§ **YOUR TASK**
Could you reproduce the lines below from the one with "framed print: present [69,226,151,288]" through the one with "framed print: none [133,251,161,293]"? Keep both ends and add nothing.

INPUT START

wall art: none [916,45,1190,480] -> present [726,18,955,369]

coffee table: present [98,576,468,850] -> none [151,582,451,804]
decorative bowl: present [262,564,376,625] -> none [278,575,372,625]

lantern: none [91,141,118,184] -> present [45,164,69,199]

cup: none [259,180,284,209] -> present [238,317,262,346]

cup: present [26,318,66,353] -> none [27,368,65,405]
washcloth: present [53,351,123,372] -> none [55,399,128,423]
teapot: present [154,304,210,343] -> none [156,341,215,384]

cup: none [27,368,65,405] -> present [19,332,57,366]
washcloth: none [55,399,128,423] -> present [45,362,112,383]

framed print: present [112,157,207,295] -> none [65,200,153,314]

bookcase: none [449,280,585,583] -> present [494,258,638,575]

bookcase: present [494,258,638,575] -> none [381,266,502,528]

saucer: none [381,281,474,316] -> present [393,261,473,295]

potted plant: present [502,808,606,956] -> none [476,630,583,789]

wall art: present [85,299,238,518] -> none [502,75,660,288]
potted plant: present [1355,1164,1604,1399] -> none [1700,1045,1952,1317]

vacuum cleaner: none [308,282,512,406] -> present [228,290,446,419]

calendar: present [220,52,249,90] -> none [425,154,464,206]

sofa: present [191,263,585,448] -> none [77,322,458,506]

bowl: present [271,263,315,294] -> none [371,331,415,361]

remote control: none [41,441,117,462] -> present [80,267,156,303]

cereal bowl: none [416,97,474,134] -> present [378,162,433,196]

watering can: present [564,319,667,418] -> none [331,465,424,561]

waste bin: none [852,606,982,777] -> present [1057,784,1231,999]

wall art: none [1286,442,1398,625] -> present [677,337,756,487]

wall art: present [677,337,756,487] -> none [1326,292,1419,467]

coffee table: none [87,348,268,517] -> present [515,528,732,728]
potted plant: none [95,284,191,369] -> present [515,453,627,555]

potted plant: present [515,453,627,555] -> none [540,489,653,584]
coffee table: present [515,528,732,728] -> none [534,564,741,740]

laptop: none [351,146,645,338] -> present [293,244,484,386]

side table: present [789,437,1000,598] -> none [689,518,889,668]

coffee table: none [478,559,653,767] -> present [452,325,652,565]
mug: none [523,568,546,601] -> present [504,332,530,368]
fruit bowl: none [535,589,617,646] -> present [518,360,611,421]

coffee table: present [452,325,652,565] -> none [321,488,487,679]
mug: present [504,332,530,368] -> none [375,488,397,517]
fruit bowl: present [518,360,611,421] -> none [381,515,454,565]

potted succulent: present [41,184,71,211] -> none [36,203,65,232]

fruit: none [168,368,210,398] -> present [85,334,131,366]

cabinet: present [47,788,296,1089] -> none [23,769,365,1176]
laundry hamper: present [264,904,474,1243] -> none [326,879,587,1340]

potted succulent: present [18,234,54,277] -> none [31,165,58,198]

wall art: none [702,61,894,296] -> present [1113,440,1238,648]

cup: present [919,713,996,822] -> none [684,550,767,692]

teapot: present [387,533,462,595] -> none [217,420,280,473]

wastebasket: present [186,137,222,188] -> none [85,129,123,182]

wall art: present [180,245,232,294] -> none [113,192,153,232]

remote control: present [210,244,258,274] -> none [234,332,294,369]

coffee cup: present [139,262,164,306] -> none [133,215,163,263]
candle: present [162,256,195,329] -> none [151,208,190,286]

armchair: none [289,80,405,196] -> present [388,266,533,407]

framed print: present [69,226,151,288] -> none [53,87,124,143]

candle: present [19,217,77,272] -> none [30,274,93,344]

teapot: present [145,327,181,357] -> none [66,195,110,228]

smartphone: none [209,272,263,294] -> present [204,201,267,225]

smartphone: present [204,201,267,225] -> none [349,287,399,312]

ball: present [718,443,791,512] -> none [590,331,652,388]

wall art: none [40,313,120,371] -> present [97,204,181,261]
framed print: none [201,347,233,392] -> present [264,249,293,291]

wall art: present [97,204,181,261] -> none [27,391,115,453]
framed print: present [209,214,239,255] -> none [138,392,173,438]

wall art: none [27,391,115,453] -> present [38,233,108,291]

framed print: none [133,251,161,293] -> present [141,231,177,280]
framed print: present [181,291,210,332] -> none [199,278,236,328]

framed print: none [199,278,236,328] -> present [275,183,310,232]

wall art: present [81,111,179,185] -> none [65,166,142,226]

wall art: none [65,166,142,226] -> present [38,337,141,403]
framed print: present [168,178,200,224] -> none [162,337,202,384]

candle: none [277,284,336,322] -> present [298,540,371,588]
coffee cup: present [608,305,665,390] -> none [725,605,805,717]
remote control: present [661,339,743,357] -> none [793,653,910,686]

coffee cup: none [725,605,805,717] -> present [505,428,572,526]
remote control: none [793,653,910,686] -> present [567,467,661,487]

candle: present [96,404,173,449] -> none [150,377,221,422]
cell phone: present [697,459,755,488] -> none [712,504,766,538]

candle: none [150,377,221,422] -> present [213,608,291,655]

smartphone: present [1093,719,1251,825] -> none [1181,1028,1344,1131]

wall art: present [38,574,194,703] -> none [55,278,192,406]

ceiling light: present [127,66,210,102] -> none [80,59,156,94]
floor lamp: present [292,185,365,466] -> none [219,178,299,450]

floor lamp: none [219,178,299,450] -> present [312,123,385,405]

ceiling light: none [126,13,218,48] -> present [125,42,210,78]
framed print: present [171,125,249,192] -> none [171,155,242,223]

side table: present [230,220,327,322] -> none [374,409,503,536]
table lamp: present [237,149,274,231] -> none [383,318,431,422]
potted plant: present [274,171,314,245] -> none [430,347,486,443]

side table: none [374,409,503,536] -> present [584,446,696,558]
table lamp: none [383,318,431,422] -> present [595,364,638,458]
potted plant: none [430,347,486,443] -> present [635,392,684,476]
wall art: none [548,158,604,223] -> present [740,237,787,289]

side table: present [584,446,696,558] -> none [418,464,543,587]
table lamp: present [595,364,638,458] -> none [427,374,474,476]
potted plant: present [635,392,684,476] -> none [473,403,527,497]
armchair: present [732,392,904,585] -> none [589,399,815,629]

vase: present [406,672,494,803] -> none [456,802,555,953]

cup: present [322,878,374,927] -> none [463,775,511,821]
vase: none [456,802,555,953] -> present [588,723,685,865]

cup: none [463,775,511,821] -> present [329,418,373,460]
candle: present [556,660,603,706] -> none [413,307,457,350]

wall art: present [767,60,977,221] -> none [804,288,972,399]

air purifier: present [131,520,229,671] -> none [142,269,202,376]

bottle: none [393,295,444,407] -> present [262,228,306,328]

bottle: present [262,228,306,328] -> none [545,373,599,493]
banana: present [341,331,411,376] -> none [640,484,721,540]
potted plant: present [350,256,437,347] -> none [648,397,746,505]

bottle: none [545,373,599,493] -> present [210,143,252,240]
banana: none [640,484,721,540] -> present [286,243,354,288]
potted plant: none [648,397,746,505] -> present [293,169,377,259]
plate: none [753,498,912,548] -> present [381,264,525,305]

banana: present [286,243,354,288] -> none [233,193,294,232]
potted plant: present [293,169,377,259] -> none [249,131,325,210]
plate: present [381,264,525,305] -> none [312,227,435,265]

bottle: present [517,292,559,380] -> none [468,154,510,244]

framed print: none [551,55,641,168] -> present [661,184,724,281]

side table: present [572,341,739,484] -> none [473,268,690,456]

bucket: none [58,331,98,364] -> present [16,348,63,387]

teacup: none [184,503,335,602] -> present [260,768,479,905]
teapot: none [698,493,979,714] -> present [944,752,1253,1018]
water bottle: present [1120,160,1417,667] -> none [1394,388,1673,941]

INPUT END

§ **RESULT**
framed print: present [69,226,151,288] -> none [53,87,124,143]

candle: present [19,217,77,272] -> none [30,274,93,344]

teapot: present [145,327,181,357] -> none [66,195,110,228]

smartphone: none [209,272,263,294] -> present [204,201,267,225]

smartphone: present [204,201,267,225] -> none [349,287,399,312]

ball: present [718,443,791,512] -> none [590,331,652,388]

wall art: none [40,313,120,371] -> present [97,204,181,261]
framed print: none [201,347,233,392] -> present [264,249,293,291]

wall art: present [97,204,181,261] -> none [27,391,115,453]
framed print: present [209,214,239,255] -> none [138,392,173,438]

wall art: none [27,391,115,453] -> present [38,233,108,291]

framed print: none [133,251,161,293] -> present [141,231,177,280]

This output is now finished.